The defense moved unsuccessfully for summary judgment; however, an appellate court reversed on the basis that a coke oven installed as part of a complex of masonry structures at the plant does not constitute a product.

Reversing, the state high court found that whether a seller has a duty to warn depends on the nature of a transaction, including the amount of control the seller has over a product’s design, the product’s standardization, and the ability to know and warn about the dangers the product poses to reasonably foreseeable users. The Wilputte coke ovens had one standardized purpose of producing coke, the court said. Moreover, the company was an expert designer and manufacturer of coke ovens, exerted full control over the manner in which the ovens were built, and placed the ovens into the stream of commerce. The company also supplied all of the necessary materials for the ovens, installed the ovens according to its own designs, and had superior knowledge of the ovens’ intended functionality, the court found.

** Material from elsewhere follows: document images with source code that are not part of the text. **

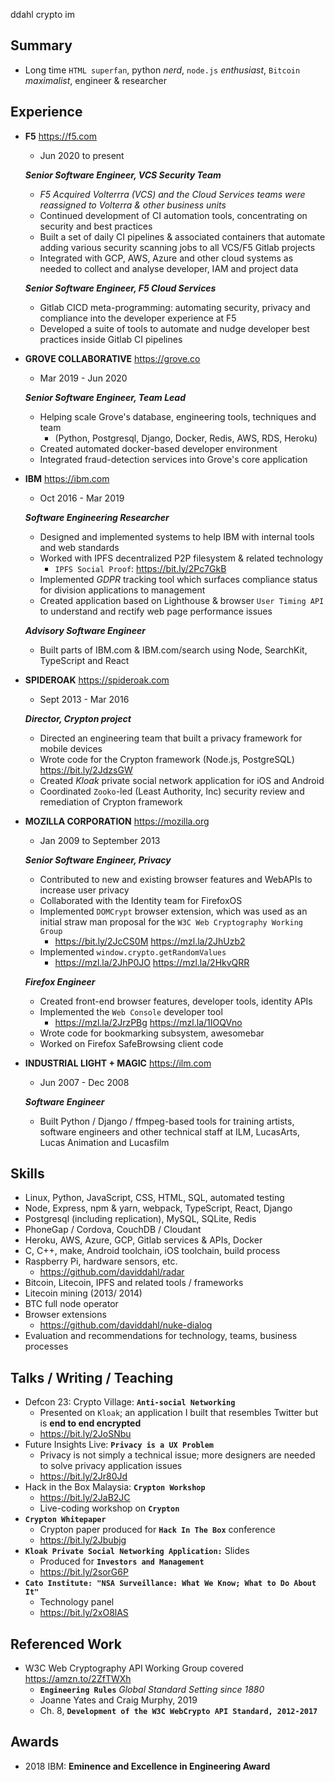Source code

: ddahl <at> crypto <dot> im

Summary
-------

*   Long time `HTML superfan`, python *nerd*, `node.js` *enthusiast*, `Bitcoin` *maximalist*, engineer & researcher

Experience
----------

*   **F5** <https://f5.com> 

    - Jun 2020 to present
   
    **_Senior Software Engineer, VCS Security Team_**
    
    * _F5 Acquired Volterrra (VCS) and the Cloud Services teams were reassigned to Volterra & other business units_
    
    - Continued development of CI automation tools, concentrating on security and best practices
    - Built a set of daily CI pipelines & associated containers that automate adding various security scanning jobs to all VCS/F5 Gitlab projects
    - Integrated with GCP, AWS, Azure and other cloud systems as needed to collect and analyse developer, IAM and project data
    
    **_Senior Software Engineer, F5 Cloud Services_**
    
    - Gitlab CICD meta-programming: automating security, privacy and compliance into the developer experience at F5
    - Developed a suite of tools to automate and nudge developer best practices inside Gitlab CI pipelines

*   **GROVE COLLABORATIVE** <https://grove.co> 
    
    - Mar 2019 - Jun 2020

    **_Senior Software Engineer, Team Lead_**

    - Helping scale Grove's database, engineering tools, techniques and team
      - (Python, Postgresql, Django, Docker, Redis, AWS, RDS, Heroku)
    - Created automated docker-based developer environment
    - Integrated fraud-detection services into Grove's core application

*   **IBM** <https://ibm.com> 

    - Oct 2016 - Mar 2019

    **_Software Engineering Researcher_**

    - Designed and implemented systems to help IBM with internal tools and web standards
    - Worked with IPFS decentralized P2P filesystem & related technology
      - `IPFS Social Proof`: <https://bit.ly/2Pc7GkB>
    - Implemented *GDPR* tracking tool which surfaces compliance status for division applications to management
    - Created application based on Lighthouse & browser `User Timing API` to understand and rectify web page performance issues

    **_Advisory Software Engineer_**

    - Built parts of IBM.com & IBM.com/search using Node, SearchKit, TypeScript and React

*   **SPIDEROAK** <https://spideroak.com>
    
    - Sept 2013 - Mar 2016

    **_Director, Crypton project_**

    - Directed an engineering team that built a privacy framework for mobile devices
    - Wrote code for the Crypton framework (Node.js, PostgreSQL) <https://bit.ly/2JdzsGW>
    - Created *Kloak* private social network application for iOS and Android
    - Coordinated `Zooko`-led (Least Authority, Inc) security review and remediation of Crypton framework

*   **MOZILLA CORPORATION** <https://mozilla.org>
    
    - Jan 2009 to September 2013

    **_Senior Software Engineer, Privacy_**

    - Contributed to new and existing browser features and WebAPIs to increase user privacy
    - Collaborated with the Identity team for FirefoxOS
    - Implemented `DOMCrypt` browser extension, which was used as an initial straw man proposal for the `W3C Web Cryptography Working Group`
      - <https://bit.ly/2JcCS0M> <https://mzl.la/2JhUzb2>
    - Implemented `window.crypto.getRandomValues`
      - <https://mzl.la/2JhP0JO> <https://mzl.la/2HkvQRR>

    **_Firefox Engineer_**

    - Created front-end browser features, developer tools, identity APIs
    - Implemented the `Web Console` developer tool
      - <https://mzl.la/2JrzPBg>  <https://mzl.la/1IOQVno>
    - Wrote code for bookmarking subsystem, awesomebar
    - Worked on Firefox SafeBrowsing client code

*   **INDUSTRIAL LIGHT + MAGIC** <https://ilm.com>

    - Jun 2007 - Dec 2008

    **_Software Engineer_**

    - Built Python / Django / ffmpeg-based tools for training artists, software engineers and other technical staff at ILM, LucasArts, Lucas Animation and Lucasfilm

Skills
------

*   Linux, Python, JavaScript, CSS, HTML, SQL, automated testing
*   Node, Express, npm & yarn, webpack, TypeScript, React, Django
*   Postgresql (including replication), MySQL, SQLite, Redis
*   PhoneGap / Cordova, CouchDB / Cloudant
*   Heroku, AWS, Azure, GCP, Gitlab services & APIs, Docker
*   C, C++, make, Android toolchain, iOS toolchain, build process
*   Raspberry Pi, hardware sensors, etc.
    - <https://github.com/daviddahl/radar>
*   Bitcoin, Litecoin, IPFS and related tools / frameworks
*   Litecoin mining (2013/ 2014)
*   BTC full node operator
*   Browser extensions
    - <https://github.com/daviddahl/nuke-dialog>
*   Evaluation and recommendations for technology, teams, business processes

Talks / Writing / Teaching
--------------------------

*   Defcon 23: Crypto Village: **`Anti-social Networking`**
    - Presented on `Kloak`; an application I built that resembles Twitter but is **end to end encrypted**
    - <https://bit.ly/2JoSNbu>
*   Future Insights Live: **`Privacy is a UX Problem`**
    - Privacy is not simply a technical issue; more designers are needed to solve privacy application issues
    - <https://bit.ly/2Jr80Jd>
*   Hack in the Box Malaysia: **`Crypton Workshop`**
    - <https://bit.ly/2JaB2JC>
    - Live-coding workshop on **`Crypton`**
*   **`Crypton Whitepaper`**
    - Crypton paper produced for **`Hack In The Box`** conference
    - <https://bit.ly/2Jbubjg>
*   **`Kloak Private Social Networking Application:`** Slides
    - Produced for **`Investors and Management`**
    - <https://bit.ly/2sorG6P>
*   **`Cato Institute: "NSA Surveillance: What We Know; What to Do About It"`**
    - Technology panel
    - <https://bit.ly/2xO8lAS>

Referenced Work
---------------

*   W3C Web Cryptography API Working Group covered <https://amzn.to/2ZfTWXh>
    - **`Engineering Rules`** _Global Standard Setting since 1880_
    - Joanne Yates and Craig Murphy, 2019
    - Ch. 8, **`Development of the W3C WebCrypto API Standard, 2012-2017`**

Awards
------

*   2018 IBM: **Eminence and Excellence in Engineering Award**

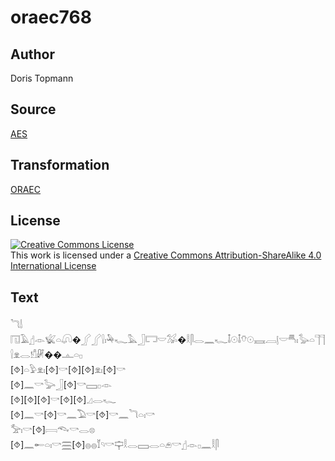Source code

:# oraec768

## Author

Doris Topmann

## Source

[AES](https://github.com/simondschweitzer/aes)

## Transformation

[ORAEC](https://oraec.github.io/)

## License

<a rel="license" href="http://creativecommons.org/licenses/by-sa/4.0/"><img alt="Creative Commons License" style="border-width:0" src="https://i.creativecommons.org/l/by-sa/4.0/88x31.png" /></a><br />This work is licensed under a <a rel="license" href="http://creativecommons.org/licenses/by-sa/4.0/">Creative Commons Attribution-ShareAlike 4.0 International License</a>

## Text

𓆓𓌃<br>
𓉔𓄿𓊨𓁹𓆤𓏏𓋨�𓂾𓂾𓍛𓏤𓅆𓆑𓅓𓃀𓉐𓎟𓅮�𓎛𓋴𓂋𓈖𓆑𓄤𓇳𓄤𓄣𓇳𓈘𓐙𓊤𓎟𓄪𓏤𓅭𓏏𓊹𓊹𓍛𓁷𓂋𓀸𓏞��𓊵𓏏𓊪<br>
[⯑]𓏏𓅱𓁷𓏤[⯑]𓎡[⯑][⯑]𓁷𓏤[⯑]𓎡<br>
[⯑]𓈖𓎡𓅬𓃀[⯑]𓎡𓈙𓊪𓁹<br>
[⯑][⯑][⯑]𓎡[⯑][⯑]𓈎𓂋𓆑<br>
[⯑]𓈖𓎡[⯑]𓎡𓈖𓅐𓎡[⯑]𓎡𓈖𓆓𓏏𓏤𓎡<br>
𓅡𓏤𓎡[⯑]𓇯𓆞𓎡𓂋𓊖<br>
[⯑]𓈖𓄡𓏏𓏤𓎡𓈗[⯑]𓐍𓐍𓄈𓄹𓎡𓊡𓎛𓂋𓈙𓂋𓏏𓂉𓎡𓊨𓁹𓊪𓈖𓎛𓋴<br>
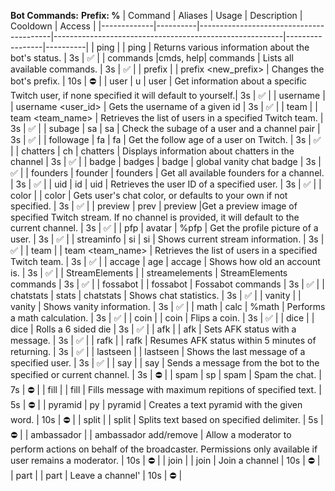 **Bot Commands:**
**Prefix: %**
| Command     | Aliases  | Usage                                   | Description                                             | Cooldown        | Access   |
|-------------|----------|-----------------------------------------|---------------------------------------------------------|-----------------|----------|
| ping        |          |        ping                             | Returns various information about the bot's status.     |      3s           |   ✅      |
| commands    |cmds, help|       commands                          |            Lists all available commands.           |       3s          |      ✅    |
| prefix      |          | prefix <new_prefix>                      |        Changes the bot's prefix.                                                 |     10s            |     ⛔     |
| user           |     u     |             user <username>            | Get information about a specific Twitch user, if none specified it will default to yourself.|   3s              |    ✅      |
| username          |         |         username <user_id>             |          Gets the username of a given id                          |         3s        |     ✅     |
| team          |          |             team <team_name>          |                Retrieves the list of users in a specified Twitch team.         |      3s           |    ✅      |
| subage          |     sa     |          sa <username> <channel>                               |      Check the subage of a user and a channel pair                       |       3s          |    ✅     |
| followage        |   fa     |        fa <username> <channel>                                |          Get the follow age of a user on Twitch.                   |       3s          |    ✅      |
| chatters       |    ch    |          chatters <username>                   |                Displays information about chatters in the channel                    |      3s           |    ✅      |
| badge          |   badges     |         badge <username>                |                 global vanity chat badge                            |    3s             |   ✅       |
| founders          |   founder    |           founders <channel>                   |             Get all available founders for a channel.                       |      3s           |     ✅     |
| uid           |     id     |        uid <user>                                 |    Retrieves the user ID of a specified user.    |       3s          |     ✅     |
| color           |          |      color <username>                                   |        Gets user's chat color, or defaults to your own if not specified.                                                 |    3s             |   ✅       |
| preview    |     prev     |          preview <channel>    |Get a preview image of specified Twitch stream. If no channel is provided, it will default to the current channel.         |        3s         |    ✅      |
| pfp           |   avatar       |          %pfp <username>                               |      Get the profile picture of a user.           |      3s           |   ✅       |
| streaminfo      |   si     |    si <channel>                          |         Shows current stream information.             |       3s          |    ✅      |
| team         |          |             team <team_name>                            |                 Retrieves the list of users in a specified Twitch team.                                        |     3s            |    ✅      |
| accage          |  age       |        accage <username>                         |                 Shows how old an account is.                                        |      3s           |     ✅     |
| StreamElements         |          |     streamelements <channel>                                    |           StreamElements commands                   |     3s            |     ✅     |
| fossabot          |          |           fossabot <channel>                             |              Fossabot commands                                           |      3s           |     ✅     |
| chatstats          |   stats     |       chatstats <channel>                            |             Shows chat statistics.                                            |        3s         |     ✅     |
| vanity       |          |          vanity <username>           |             Shows vanity information.                                    |     3s            |    ✅      |
| math          |  calc        |        %math <expression>                          |              Performs a math calculation.                   |          3s       |       ✅   |
| coin          |          |                  coin                       |                 Flips a coin.                                |        3s         |    ✅      |
| dice          |          |              dice                       |            Rolls a 6 sided die              |     3s            |    ✅      |
|  afk     |          |          afk <message>                          |                    Sets AFK status with a message.                     |        3s         |    ✅      |
|  rafk     |          |         rafk                        |                Resumes AFK status within 5 minutes of returning.         |        3s         |      ✅    |
|  lastseen |          |      lastseen <username>                        |                Shows the last message of a specified user.                         |         3s        |     ✅     |
|    say      |          |           say <message>             |      Sends a message from the bot to the specified or current channel.        |        3s         |    ⛔      |
|   spam     |     sp     |     spam <count> <message>          |             Spam the chat.                                |       7s         |     ⛔     |
|    fill    |          |       fill <message to fill>       |       Fills message with maximum repitions of specified text.                    |        5s         |    ⛔      |
|    pyramid      |   py       |    pyramid <text>                   |      Creates a text pyramid with the given word.               |     10s          |     ⛔     |
|    split      |          |     split <text> <delimiter>         |          Splits text based on specified delimiter.                     |     5s            |    ⛔      |
|   ambassador      |          |      ambassador add/remove <username>              | Allow a moderator to perform actions on behalf of the broadcaster. Permissions only available if user remains a moderator. |      10s           |   ⛔       |
|    join    |          |       join <channel>                          |                Join a channel                     |        10s         |     ⛔     |
|   part       |          |      part <channel>                       |              Leave a channel'                           |        10s         |     ⛔    |
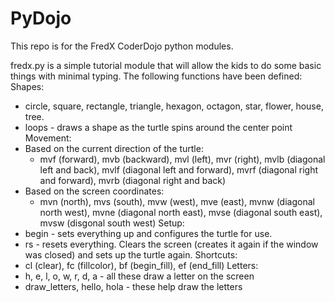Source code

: PyDojo
======
This repo is for the FredX CoderDojo python modules.

fredx.py is a simple tutorial module that will allow the kids to do some basic things with minimal typing.
The following functions have been defined:
Shapes:
 - circle, square, rectangle, triangle, hexagon, octagon, star, flower, house, tree.
 - loops - draws a shape as the turtle spins around the center point
Movement:
 - Based on the current direction of the turtle:
   + mvf (forward), mvb (backward), mvl (left), mvr (right), mvlb (diagonal left and back),
     mvlf (diagonal left and forward), mvrf (diagonal right and forward), mvrb (diagonal right and back)
 - Based on the screen coordinates:
   + mvn (north), mvs (south), mvw (west), mve (east), mvnw (diagonal north west), mvne (diagonal north east),
     mvse (diagonal south east), mvsw (disgonal south west)
Setup:
 - begin - sets everything up and configures the turtle for use.
 - rs - resets everything.  Clears the screen (creates it again if the window was closed) and sets up the turtle again.
Shortcuts:
 - cl (clear), fc (fillcolor), bf (begin_fill), ef (end_fill)
Letters:
 - h, e, l, o, w, r, d, a - all these draw a letter on the screen
 - draw_letters, hello, hola - these help draw the letters
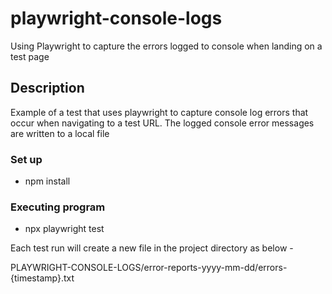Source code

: # playwright-console-logs

Using Playwright to capture the errors logged to console when landing on a test page

## Description

Example of a test that uses playwright to capture console log errors that occur when navigating to a test URL.
The logged console error messages are written to a local file

### Set up

- npm install

### Executing program

- npx playwright test

Each test run will create a new file in the project directory as below -

PLAYWRIGHT-CONSOLE-LOGS/error-reports-yyyy-mm-dd/errors-{timestamp}.txt
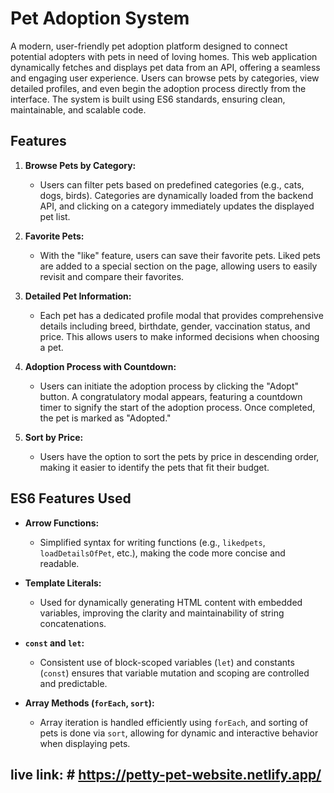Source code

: # Pet Adoption System

A modern, user-friendly pet adoption platform designed to connect potential adopters with pets in need of loving homes. This web application dynamically fetches and displays pet data from an API, offering a seamless and engaging user experience. Users can browse pets by categories, view detailed profiles, and even begin the adoption process directly from the interface. The system is built using ES6 standards, ensuring clean, maintainable, and scalable code.

## Features

1. **Browse Pets by Category:**
   - Users can filter pets based on predefined categories (e.g., cats, dogs, birds). Categories are dynamically loaded from the backend API, and clicking on a category immediately updates the displayed pet list.

2. **Favorite Pets:**
   - With the "like" feature, users can save their favorite pets. Liked pets are added to a special section on the page, allowing users to easily revisit and compare their favorites.

3. **Detailed Pet Information:**
   - Each pet has a dedicated profile modal that provides comprehensive details including breed, birthdate, gender, vaccination status, and price. This allows users to make informed decisions when choosing a pet.

4. **Adoption Process with Countdown:**
   - Users can initiate the adoption process by clicking the "Adopt" button. A congratulatory modal appears, featuring a countdown timer to signify the start of the adoption process. Once completed, the pet is marked as "Adopted."

5. **Sort by Price:**
   - Users have the option to sort the pets by price in descending order, making it easier to identify the pets that fit their budget.

## ES6 Features Used

- **Arrow Functions:**
  - Simplified syntax for writing functions (e.g., `likedpets`, `loadDetailsOfPet`, etc.), making the code more concise and readable.
  
- **Template Literals:**
  - Used for dynamically generating HTML content with embedded variables, improving the clarity and maintainability of string concatenations.

- **`const` and `let`:**
  - Consistent use of block-scoped variables (`let`) and constants (`const`) ensures that variable mutation and scoping are controlled and predictable.

- **Array Methods (`forEach`, `sort`):**
  - Array iteration is handled efficiently using `forEach`, and sorting of pets is done via `sort`, allowing for dynamic and interactive behavior when displaying pets.

## live link: # https://petty-pet-website.netlify.app/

The court rejected the defense’s argument that the plaintiff’s failure to warn claim must fail because it does not identify a specific part of the oven that had a defect. Citing case law, the court held that failure-to-warn claims are premised on the foreseeable use of a product and the resultant dangers, not a specific component.

Consequently, the court concluded that summary judgment for the defense was not warranted because the defendant failed to meet its burden of establishing that the coke ovens to which Terwilliger was exposed were not products.

Citation: Terwilliger v. Beazer East, Inc., 2019 WL 2424491 (N.Y. June 11, 2019).

Plaintiff counsel: AAJ member John Lipsitz, Buffalo, N.Y.